JavaScript lacks some of the niceties of other programming languages. Still, many niceties are available through external libraries (lodash, underscore, ramda, etc.). Also, a surprising number of niceties exist in more recent JS standards. As for the language features that are still missing, I will gladly grab a language with straightforward deployments and a rock-solid type system that requires writing slightly more code. Writing code is cheap when the underlying behaviors are predictable. JavaScript has a versatile set of code reuse abstractions, meaning that most of what we're missing out on are nice syntaxes and built-ins that save you a few lines of code — it's not going to prevent you from keeping the overall design of your code clean or keep you from scaling your codebase.

Deployment Targets

JavaScript is the only language that can target all major platforms for application development. Moreover, we can reuse a lot of code while we're at it. Other languages have some cross-platform support, but JavaScript is the most ubiquitous and well-supported.

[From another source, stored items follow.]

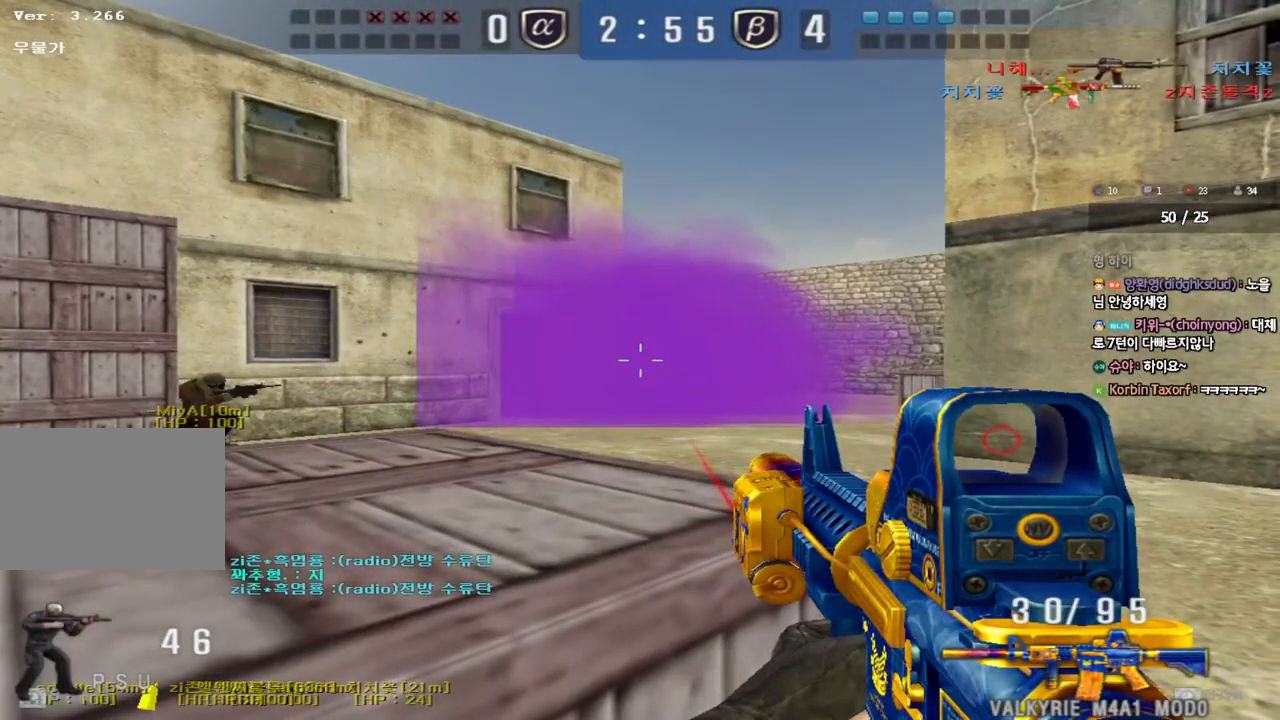
{"keys": ["shift"], "events": []}
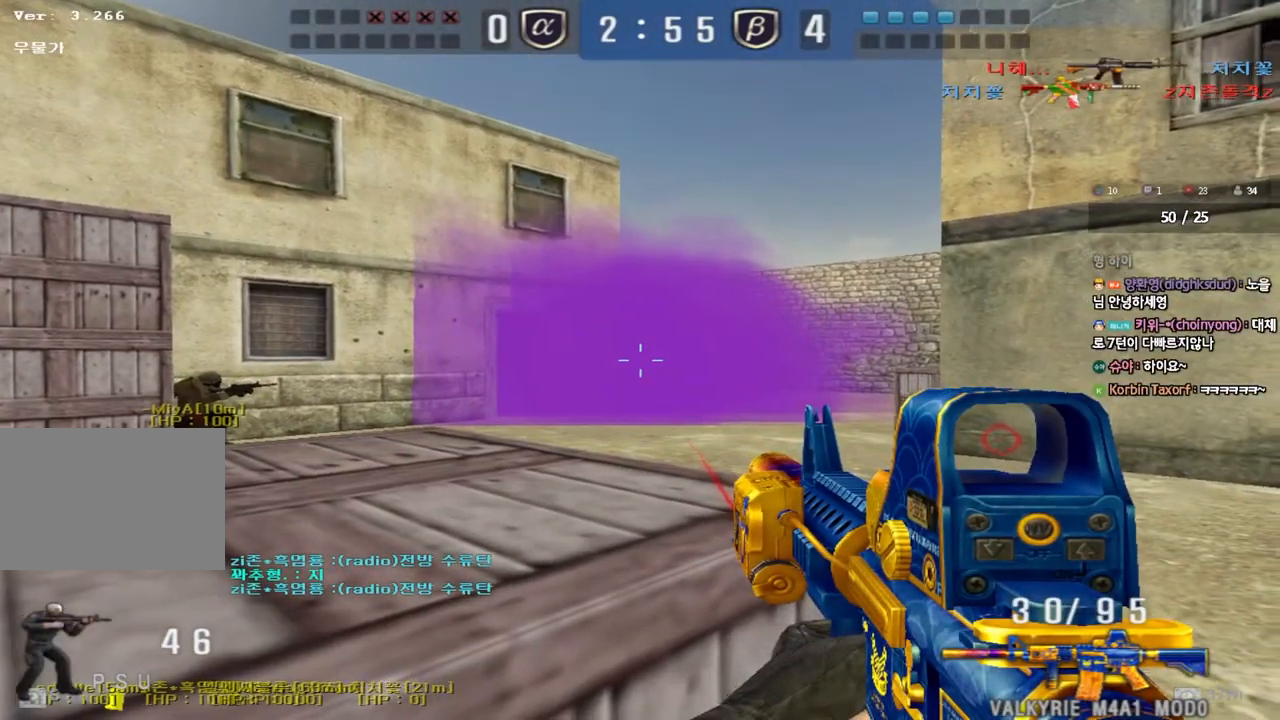
{"keys": ["shift"], "events": []}
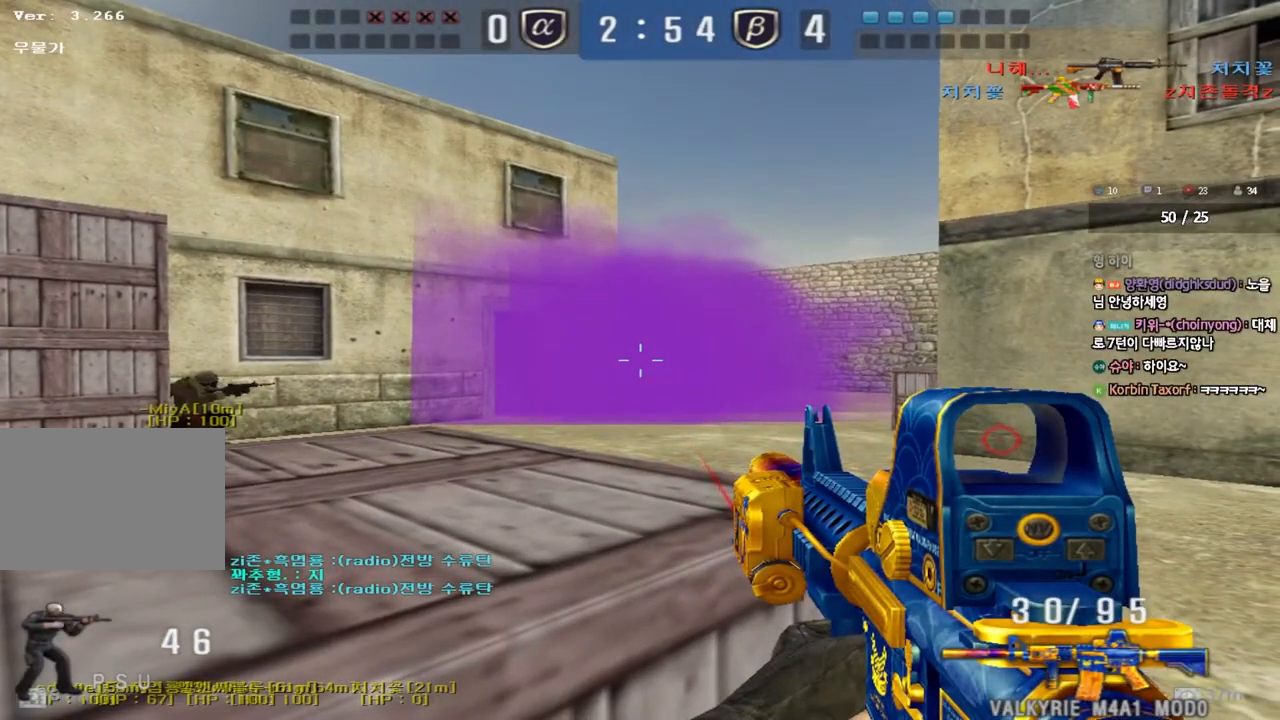
{"keys": ["shift"], "events": []}
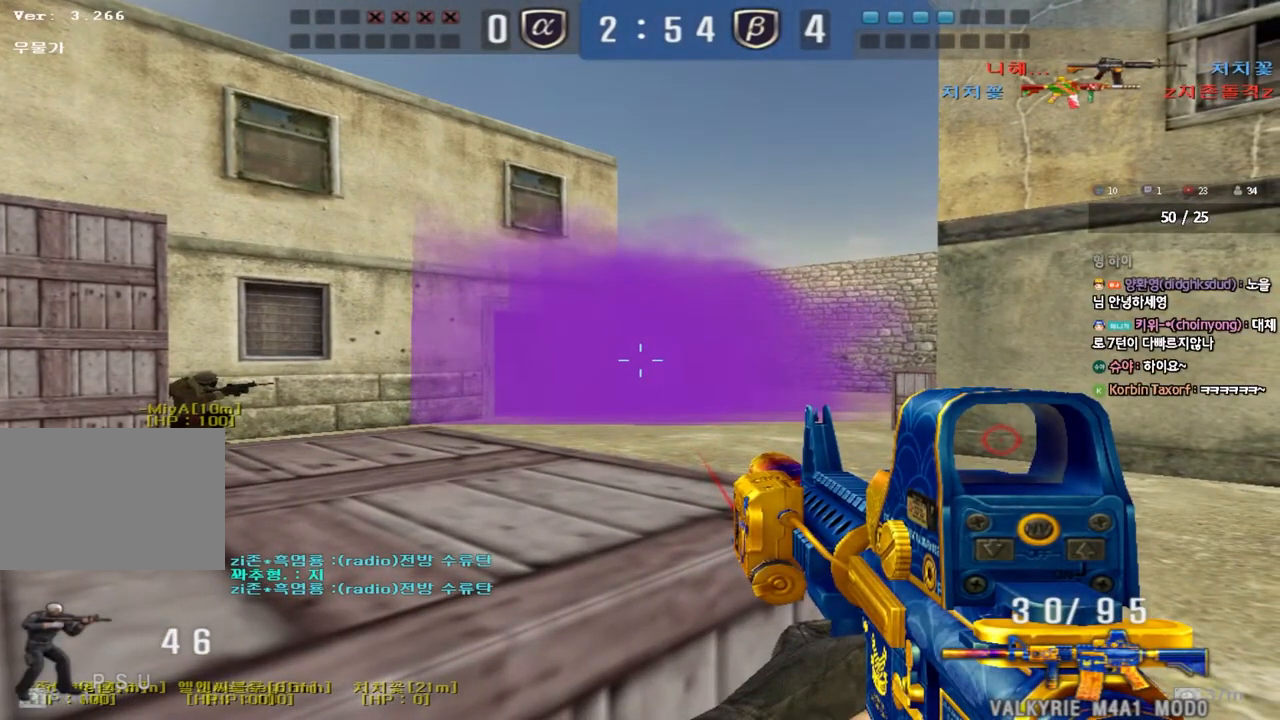
{"keys": ["a", "w"], "events": [[467, "a", "down"], [483, "shift", "up"], [483, "w", "down"]]}
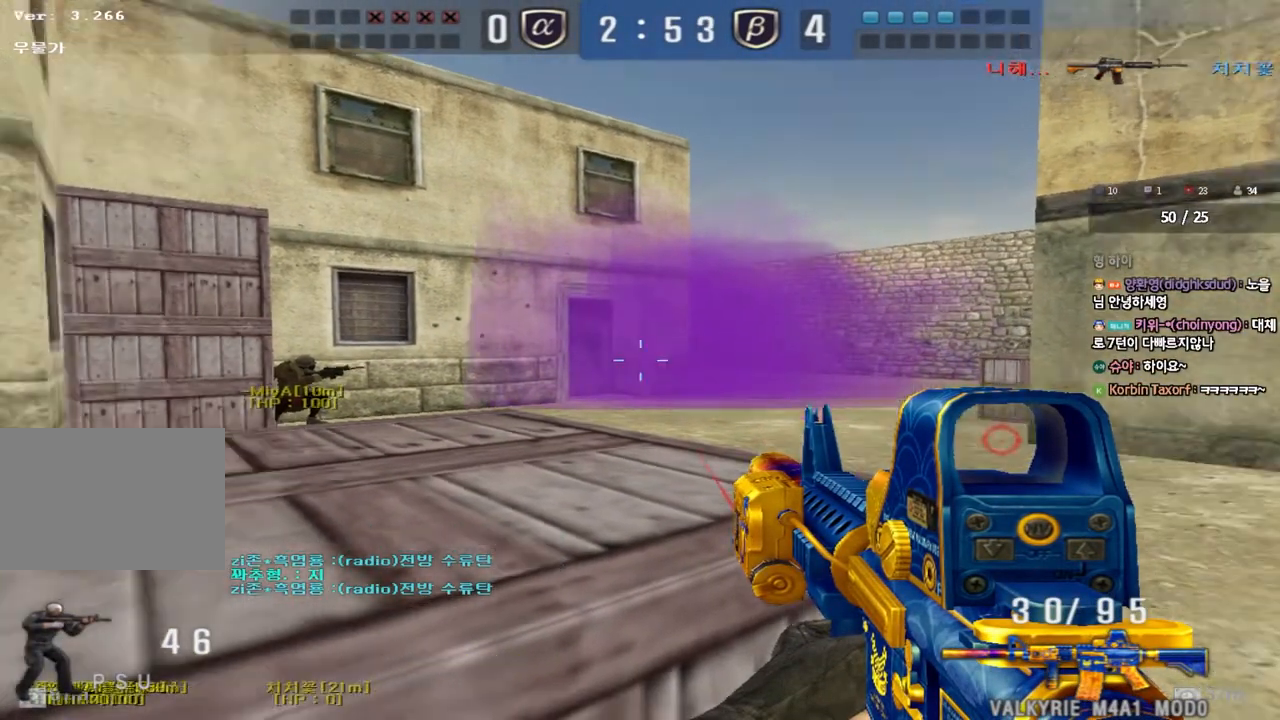
{"keys": ["a", "w"], "events": [[83, "ctrl", "down"], [150, "ctrl", "up"]]}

One big reason for this is that we don't have access to many native APIs or the ability to execute binaries directly from within a browser (things like WebAssembly exist, but they are not yet mature enough to rely upon for various reasons). Therefore, to target the web, we must either compile to JavaScript or use it directly. Solutions that involve compiling to JavaScript but attempting to layer a virtual runtime on top of it always involve significant performance hits and severe limitations on what you can do without writing involved bindings. Without a separate runtime, you end up writing code that looks like JavaScript but has a different syntax. Mentally, you have to constantly think about what the compiled JavaScript will look like, and you'll need to duck down to JavaScript to write bindings for anything that's not built-in. As WebAssembly support continues to improve, the status quo may change (I hope it does). But, for the time being, nothing competes with JavaScript.

TypeScript, on the other hand, is just JavaScript with types. That means that we can interface with the runtime and use dependencies directly. The vast majority of packages already ship with type definitions or have types available on DefinitelyTyped, so you don't have to waste time writing bindings, which is time-consuming and incurs significant performance costs at runtime.